The problem
Could you reproduce every one of the rows below line for line, without the pictures?

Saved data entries
========
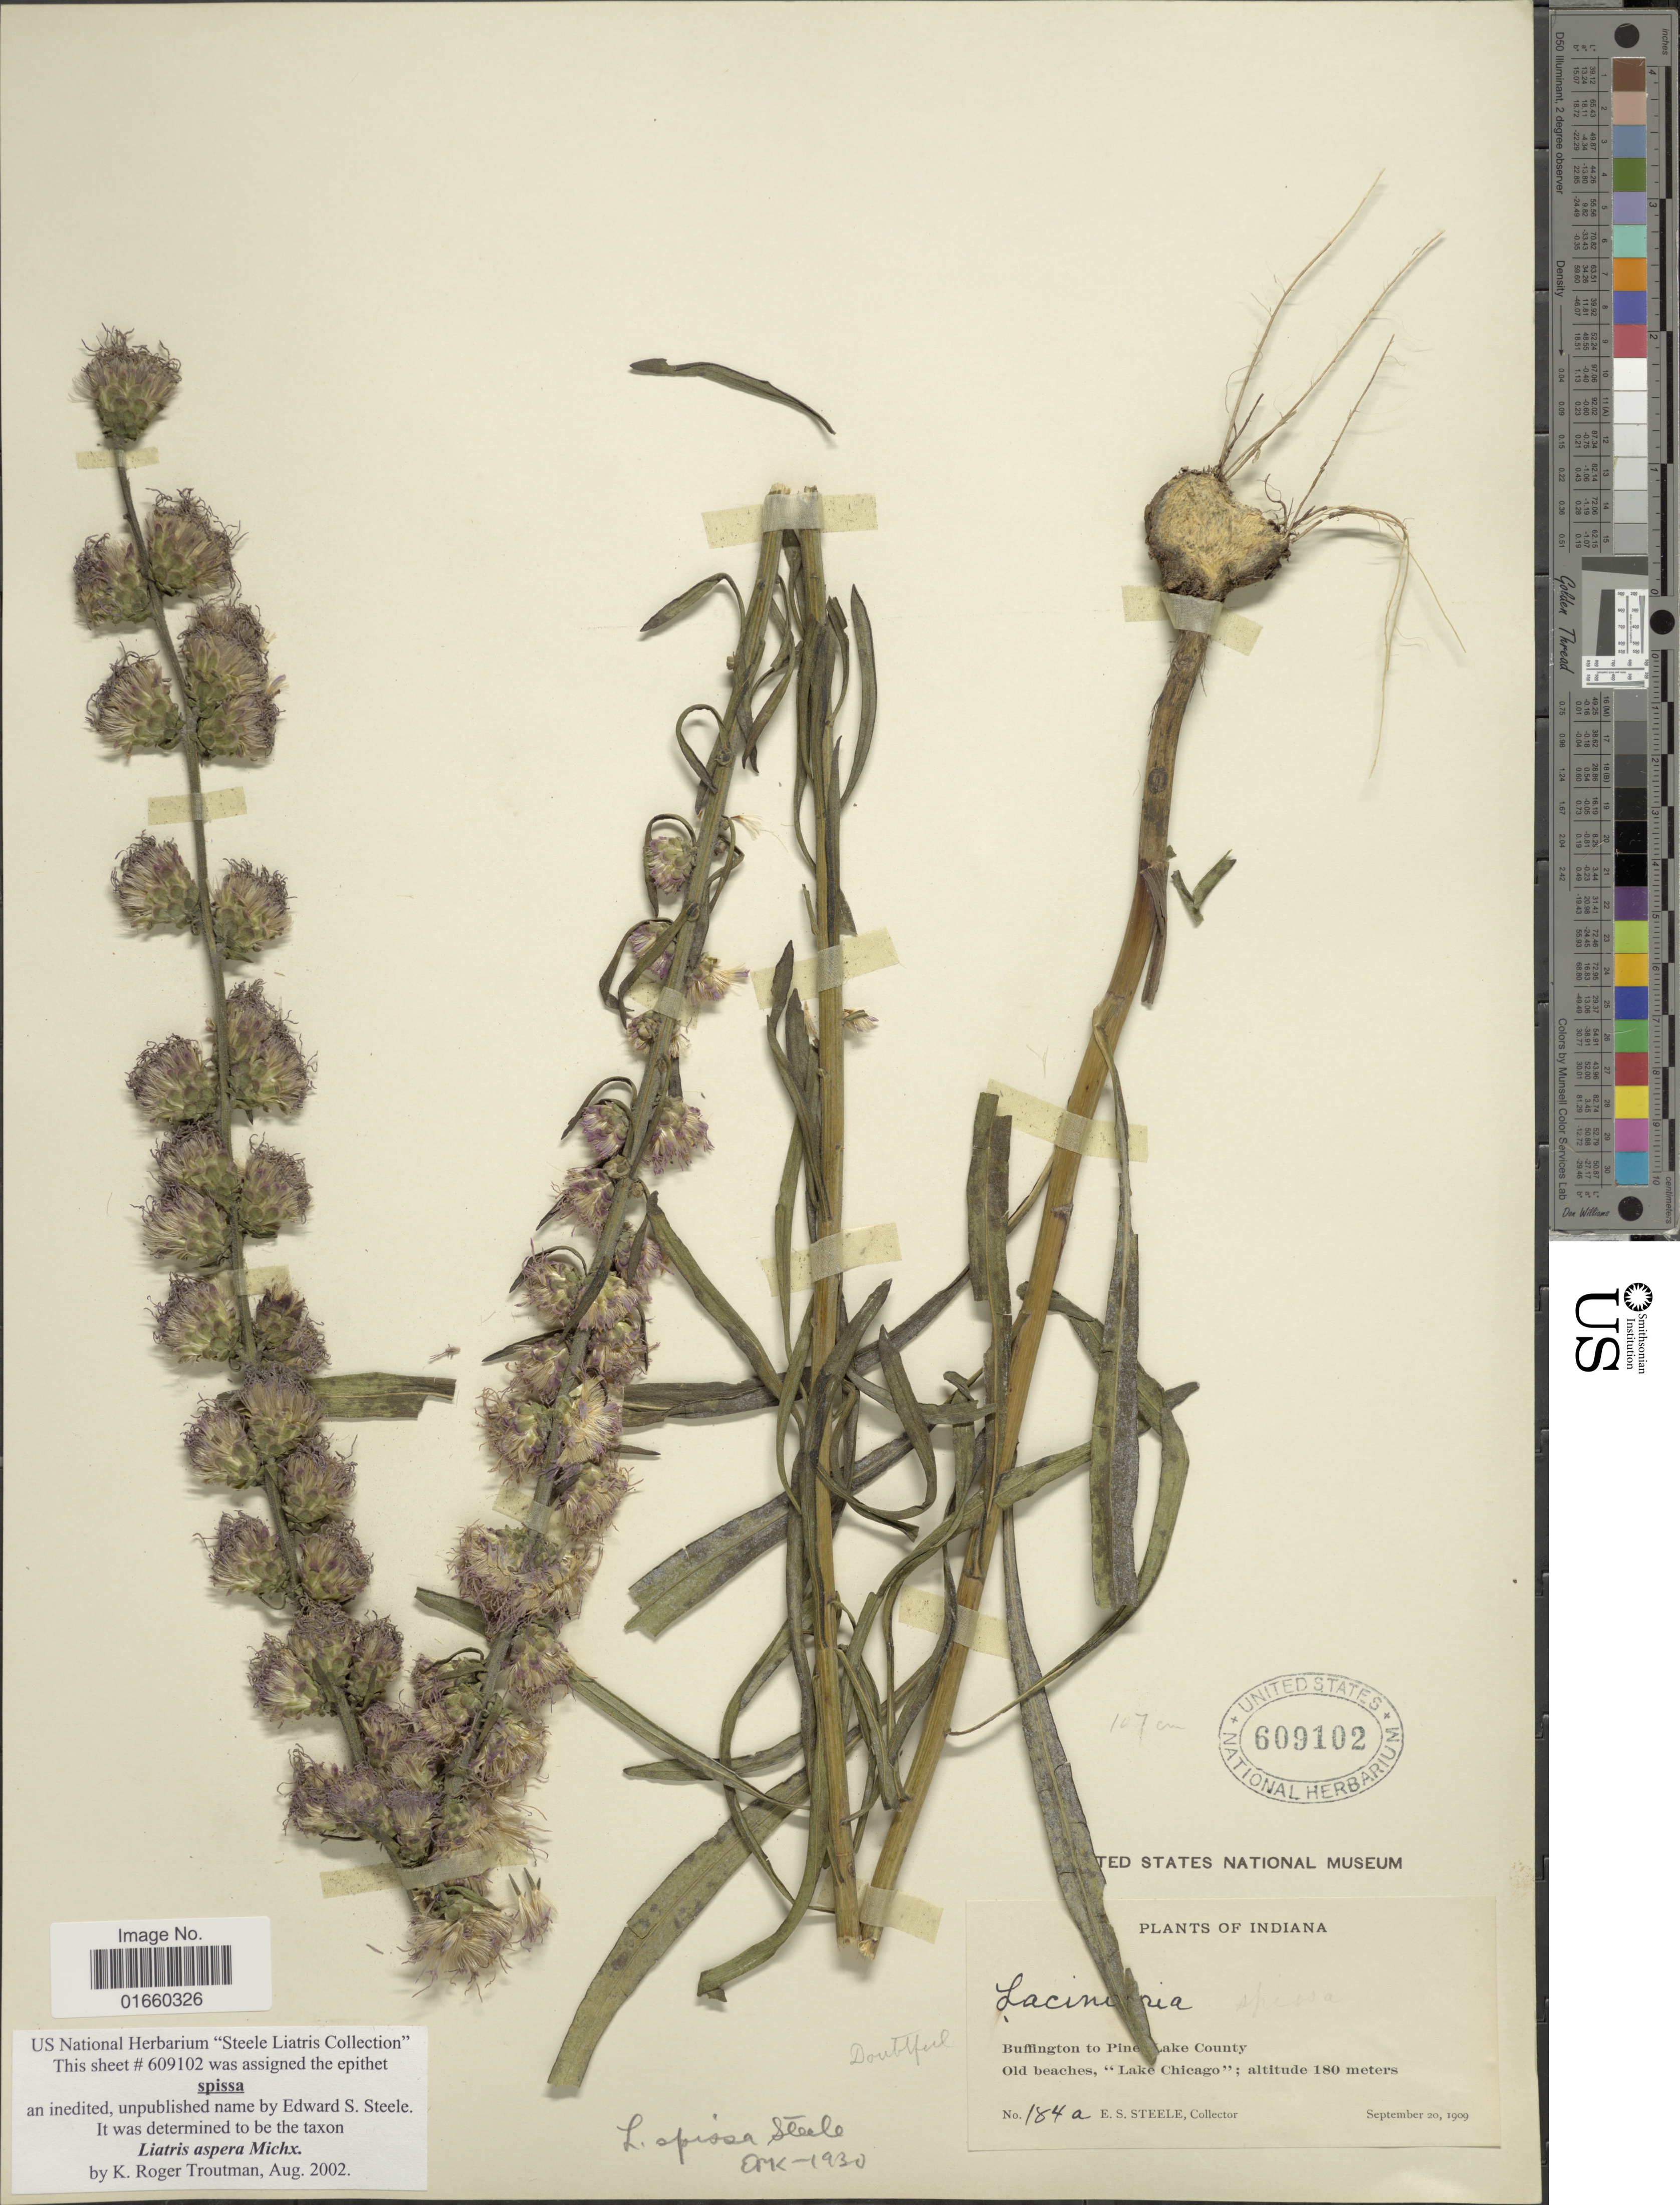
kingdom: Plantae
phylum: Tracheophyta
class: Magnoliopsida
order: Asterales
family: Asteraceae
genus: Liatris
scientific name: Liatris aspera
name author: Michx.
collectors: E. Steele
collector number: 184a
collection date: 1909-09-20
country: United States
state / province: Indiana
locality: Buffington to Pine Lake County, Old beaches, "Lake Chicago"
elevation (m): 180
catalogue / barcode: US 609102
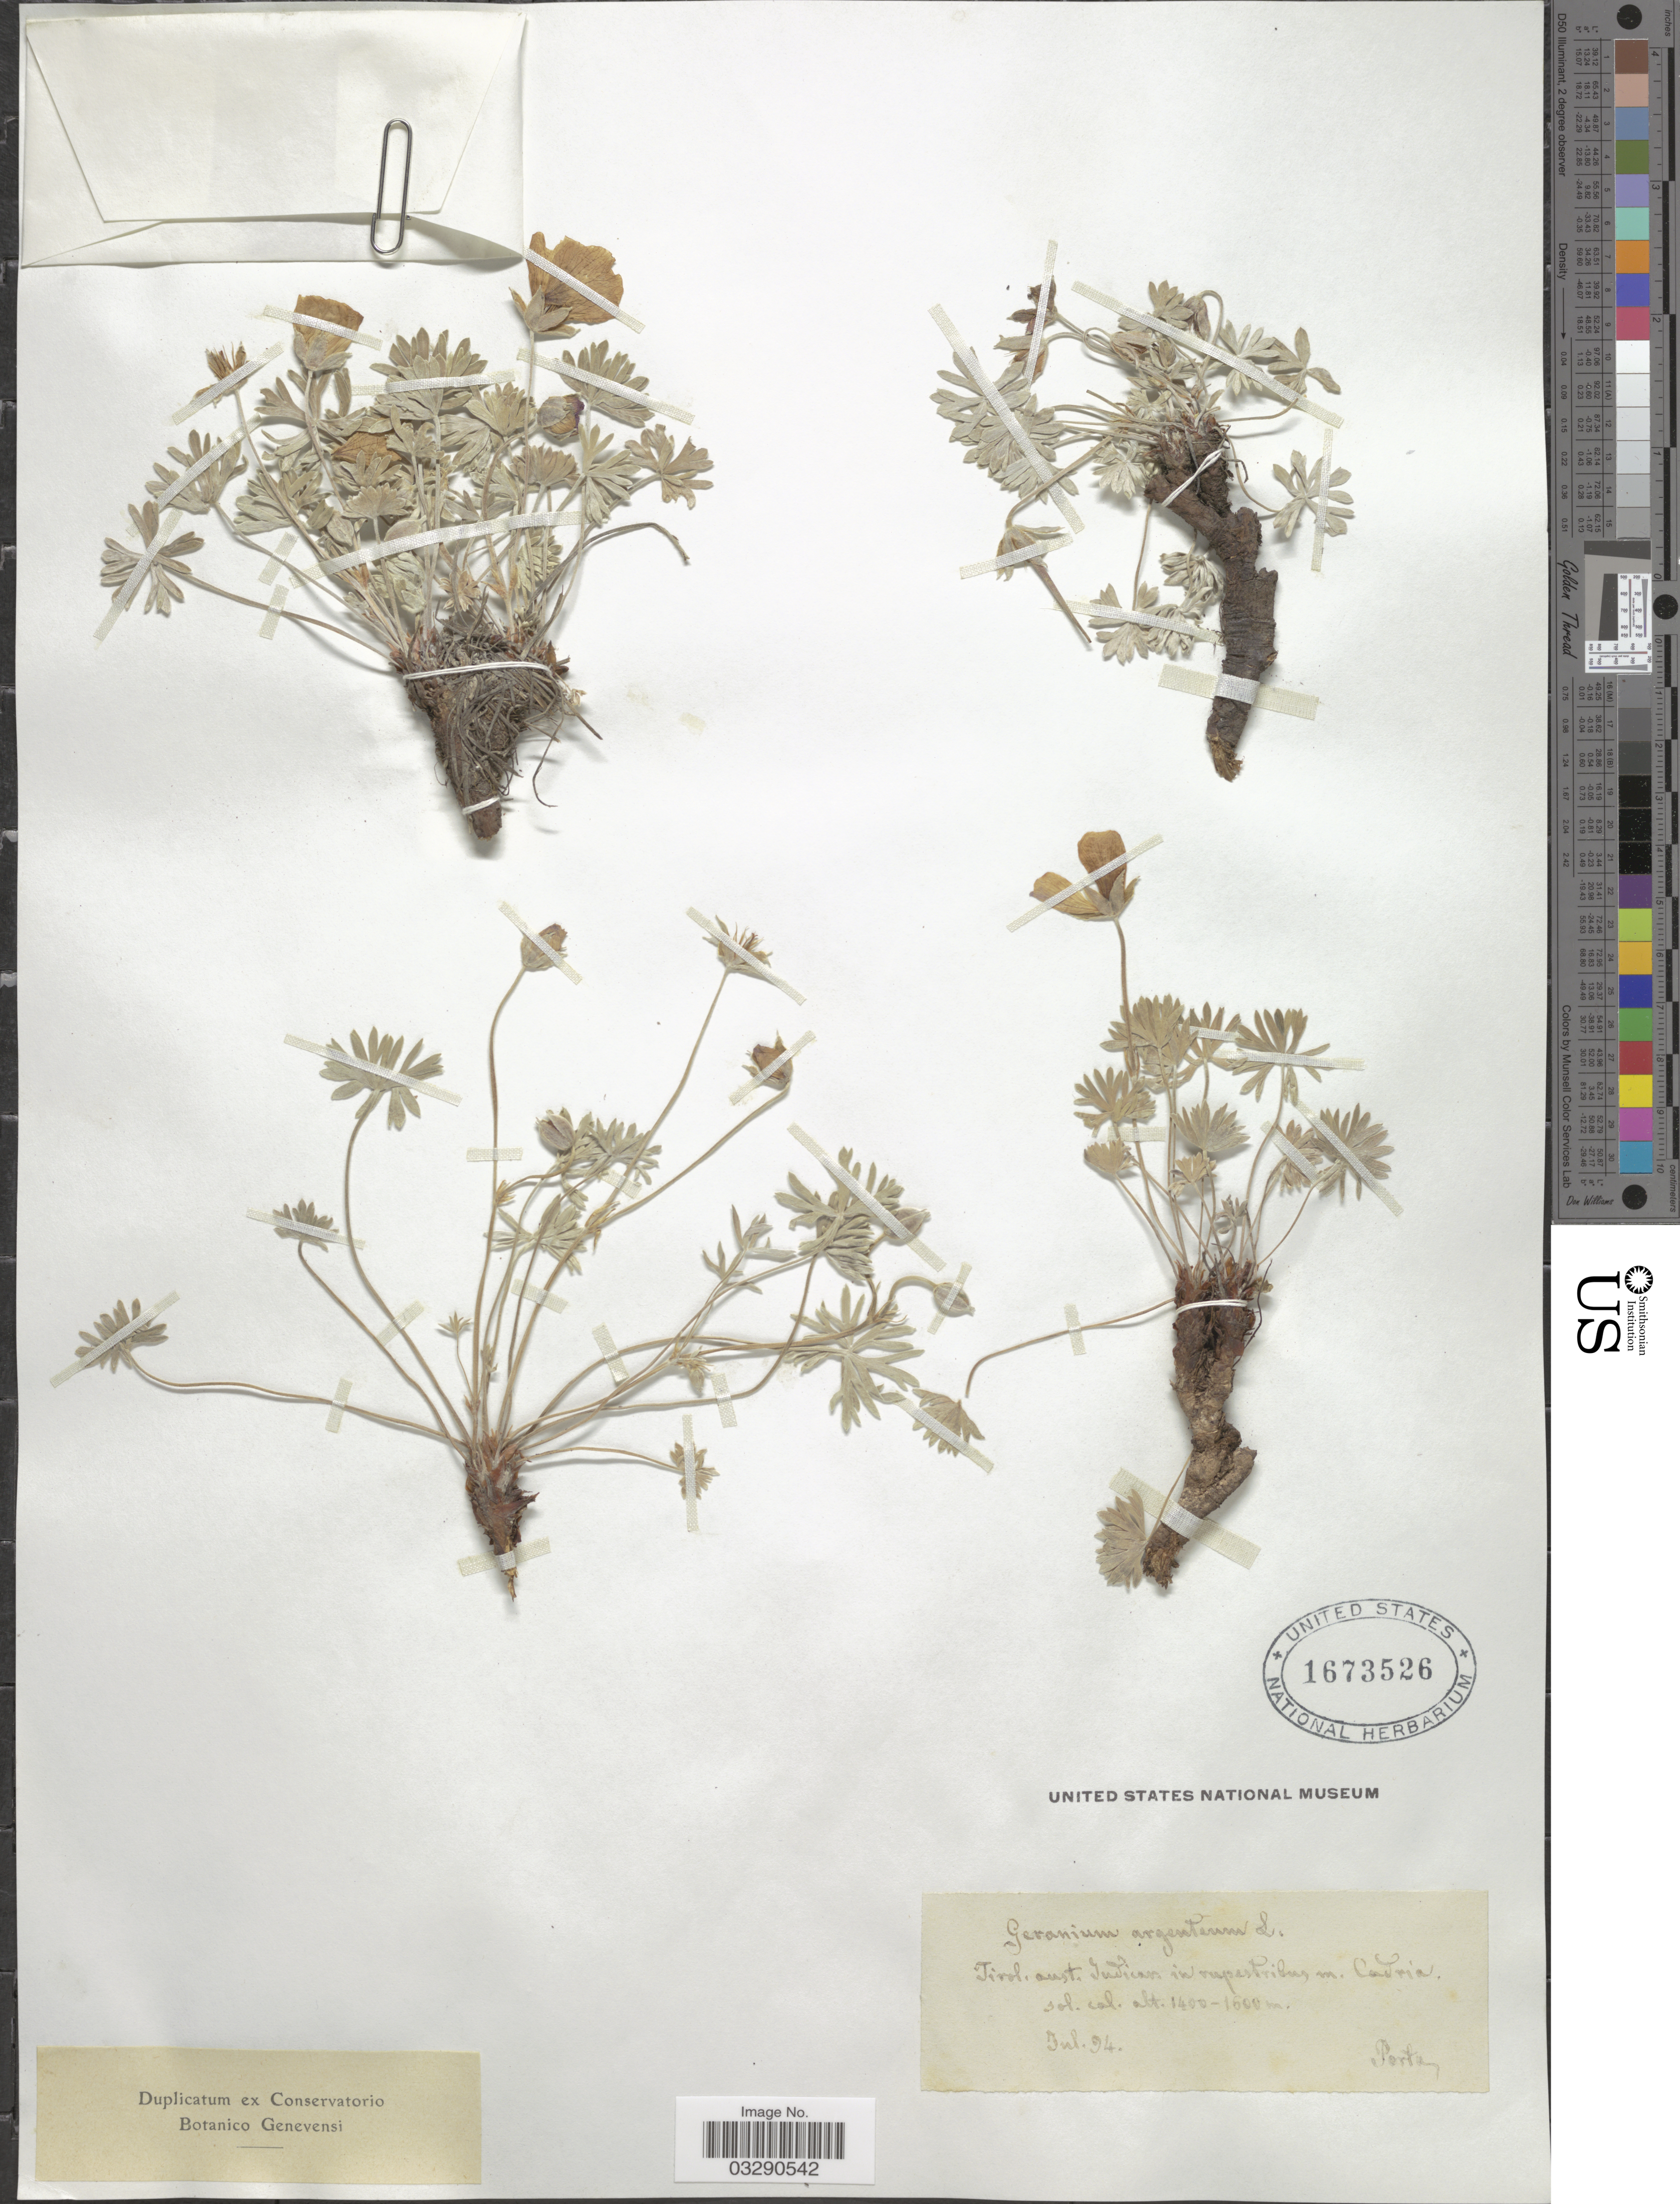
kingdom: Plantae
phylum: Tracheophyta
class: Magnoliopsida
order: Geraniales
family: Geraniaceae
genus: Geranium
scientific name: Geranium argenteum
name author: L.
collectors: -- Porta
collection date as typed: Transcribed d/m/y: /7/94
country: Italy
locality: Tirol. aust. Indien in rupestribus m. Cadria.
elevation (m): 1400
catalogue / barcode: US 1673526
========
Task output
kingdom: Plantae
phylum: Tracheophyta
class: Magnoliopsida
order: Asterales
family: Asteraceae
genus: Liatris
scientific name: Liatris aspera
name author: Michx.
collectors: E. Steele
collector number: 184a
collection date: 1909-09-20
country: United States
state / province: Indiana
locality: Buffington to Pine Lake County, Old beaches, "Lake Chicago"
elevation (m): 180
catalogue / barcode: US 609102
kingdom: Plantae
phylum: Tracheophyta
class: Magnoliopsida
order: Geraniales
family: Geraniaceae
genus: Geranium
scientific name: Geranium argenteum
name author: L.
collectors: -- Porta
collection date as typed: Transcribed d/m/y: /7/94
country: Italy
locality: Tirol. aust. Indien in rupestribus m. Cadria.
elevation (m): 1400
catalogue / barcode: US 1673526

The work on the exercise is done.